I've had the 10W for 2 years and use it 3+ times a week. So, it takes
a little getting used to having the stuff you are passing not lit up,
but I got used to it pretty quickly (especially when I got it aimed to
my taste/speed). For a few short stretches, I ran both lights and the
Halogen could not be seen ahead only the 'spill' alongside.

I think the flash modes are too dim (but it was midnight) and would
prefer a 75% flash mode. I realize these are "be seen" and not "see"
modes, but they seemed underpowered.

The switch DOES take some getting used to. With gloves on, it was
hard to feel when you are on it. Even switching beams (not modes) you
have to hold the switch down a sec (or maybe my fingers were not in
the right spot) and I had to stop a few times to change beams or modes
when playing with it.

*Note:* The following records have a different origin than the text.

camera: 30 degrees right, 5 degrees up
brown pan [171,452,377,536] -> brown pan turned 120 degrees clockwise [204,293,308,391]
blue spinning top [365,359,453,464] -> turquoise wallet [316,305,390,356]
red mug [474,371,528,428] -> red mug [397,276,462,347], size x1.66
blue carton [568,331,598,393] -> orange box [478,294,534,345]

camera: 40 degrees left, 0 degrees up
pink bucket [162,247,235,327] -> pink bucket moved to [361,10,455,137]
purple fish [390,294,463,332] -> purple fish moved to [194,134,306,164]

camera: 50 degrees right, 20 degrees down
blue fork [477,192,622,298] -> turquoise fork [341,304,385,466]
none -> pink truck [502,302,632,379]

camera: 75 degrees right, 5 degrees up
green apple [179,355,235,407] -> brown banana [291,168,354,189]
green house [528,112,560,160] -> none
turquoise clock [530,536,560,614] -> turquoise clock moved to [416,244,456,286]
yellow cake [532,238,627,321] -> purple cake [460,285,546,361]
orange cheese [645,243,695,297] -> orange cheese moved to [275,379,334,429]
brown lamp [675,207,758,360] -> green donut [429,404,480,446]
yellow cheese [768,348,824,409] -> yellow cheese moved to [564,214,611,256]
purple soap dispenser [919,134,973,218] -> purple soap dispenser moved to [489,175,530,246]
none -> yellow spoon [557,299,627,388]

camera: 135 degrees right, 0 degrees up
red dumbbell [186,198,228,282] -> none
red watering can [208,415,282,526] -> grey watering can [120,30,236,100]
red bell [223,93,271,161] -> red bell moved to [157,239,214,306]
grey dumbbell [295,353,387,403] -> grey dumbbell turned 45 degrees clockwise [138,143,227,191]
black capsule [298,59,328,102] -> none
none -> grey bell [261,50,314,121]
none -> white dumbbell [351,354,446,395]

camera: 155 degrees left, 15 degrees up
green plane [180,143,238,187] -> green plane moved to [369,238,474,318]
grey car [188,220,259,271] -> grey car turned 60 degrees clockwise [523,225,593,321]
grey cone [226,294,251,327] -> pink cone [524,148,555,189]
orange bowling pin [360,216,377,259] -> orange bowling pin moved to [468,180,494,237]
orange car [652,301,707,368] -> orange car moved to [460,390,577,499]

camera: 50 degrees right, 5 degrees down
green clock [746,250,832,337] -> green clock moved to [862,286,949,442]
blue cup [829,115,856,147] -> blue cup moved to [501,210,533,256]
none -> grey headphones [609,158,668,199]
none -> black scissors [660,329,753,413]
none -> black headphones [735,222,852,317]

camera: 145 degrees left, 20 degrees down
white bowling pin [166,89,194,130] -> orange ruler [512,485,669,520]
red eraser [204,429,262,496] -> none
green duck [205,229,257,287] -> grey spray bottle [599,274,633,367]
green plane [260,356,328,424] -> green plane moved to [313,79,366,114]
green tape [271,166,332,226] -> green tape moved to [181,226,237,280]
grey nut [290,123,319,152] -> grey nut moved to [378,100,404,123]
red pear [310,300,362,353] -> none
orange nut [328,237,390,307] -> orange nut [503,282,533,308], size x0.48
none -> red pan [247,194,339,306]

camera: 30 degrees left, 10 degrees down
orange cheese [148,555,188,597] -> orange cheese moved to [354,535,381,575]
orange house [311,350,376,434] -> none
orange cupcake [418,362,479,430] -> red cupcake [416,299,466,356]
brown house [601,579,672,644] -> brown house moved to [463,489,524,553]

On the other hand, with a 5h battery life on
high, there is less of a reason to change beams or modes simply to
conserve power on short stretches. The switch will take some getting
used to.


Battery Life
I havent had this long enough for real world tests, but here are the
specs.

Recharge time - 4 hours

25% steady - 23 hours
50% Steady - 11.8 hrs
100% Steady - 4.8 h (effective distance claimed is 650ft/200meters)

10% Flash - 223 hrs
50% Flash - 77 hrs
SOS Flash - 25.75 hrs

I think these times are flipped:
Reserve Mode
25% steady - 0.5 hours
50% Steady - 1.40 hrs
100% Steady - 3.50 hrs

SOS - 1.20 hrs
Elsewhere it says your only reserve power options are 5% and 10%
steady beam. Perhaps once it goes to Low Power, you can switch back
to Mode 1 and then have only 1.4 hrs at 50% beam. If flipped, the
reserve mode times are 10% of the run time which makes sense.

Emitter (whatever that is) life is rated for 50,000 hrs


PLUSES
* BRIGHT!
* Seems very well designed (the switch, battery case, pod disconnect,
alternate power source etc)
* I like the flash modes for in between times and on city streets.
* Seems Sturdy
* Reasonable price but not cheap

NEGATIVES
* Lighting Modes and semi quirky switch seems a bit too complex for
easy changing at speed
* No distinct Low Power indicator (like LED) - it just switches to
Mode 3
* NITEHAWK is emblazoned on the battery sleeve. I am not keen on
advertizing I have a $200 light, so I will probably tape over it.
* Small print on instruction sheet (proof I was having trouble coming
up with an equal number of negatives)


SUMMARY
The K2 allowed me to aim the beam MUCH farther ahead and the
blue-white light was very clear and added to visibility. In some uses
or cases (like for root riding) I can see how it might be too spotty.
For my purposes, it is twice as bright and runs twice as long as my
Halogen, so I am happy.


MSRP: $229. USD
I got it at Nashbar for $160 incl Shipping.